== EXERCISE DETAILS ==
Reproduce every text line of the records below word for word, in the order given, and leave out the pictures.

== DATASET CONTENT ==

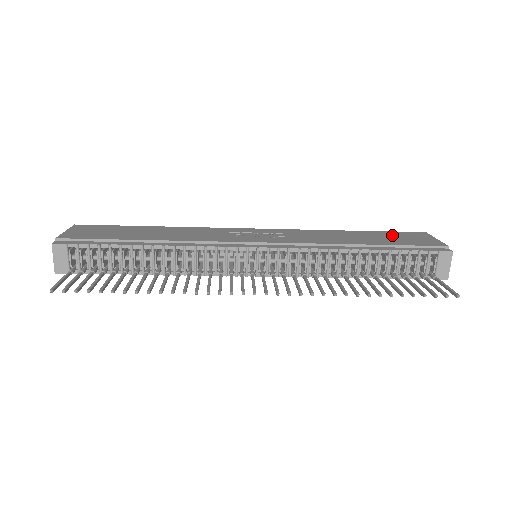
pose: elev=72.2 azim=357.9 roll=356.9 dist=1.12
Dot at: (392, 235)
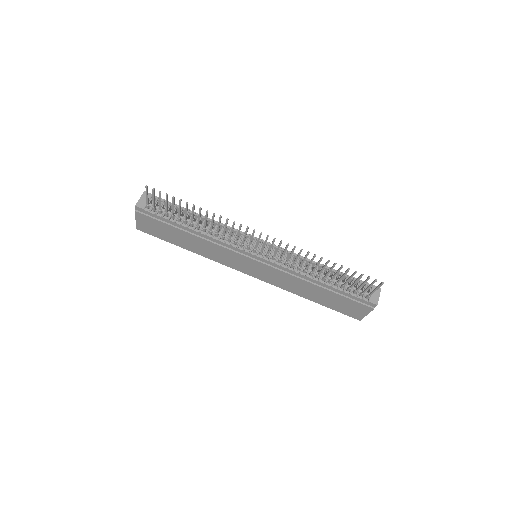
Dot at: occluded
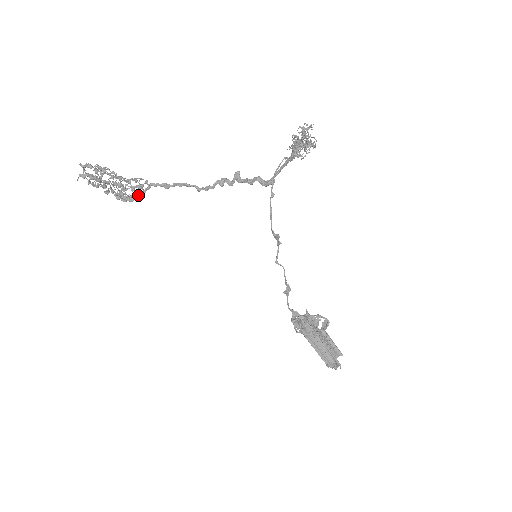
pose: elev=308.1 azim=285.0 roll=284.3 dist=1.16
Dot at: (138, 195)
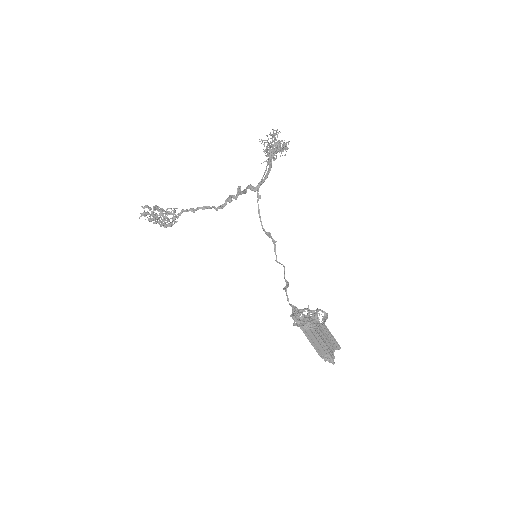
Dot at: (174, 221)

== FINISHED EXERCISE ==
pose: elev=72.2 azim=357.9 roll=356.9 dist=1.12
Dot at: (392, 235)
Dot at: occluded
pose: elev=308.1 azim=285.0 roll=284.3 dist=1.16
Dot at: (138, 195)
Dot at: (174, 221)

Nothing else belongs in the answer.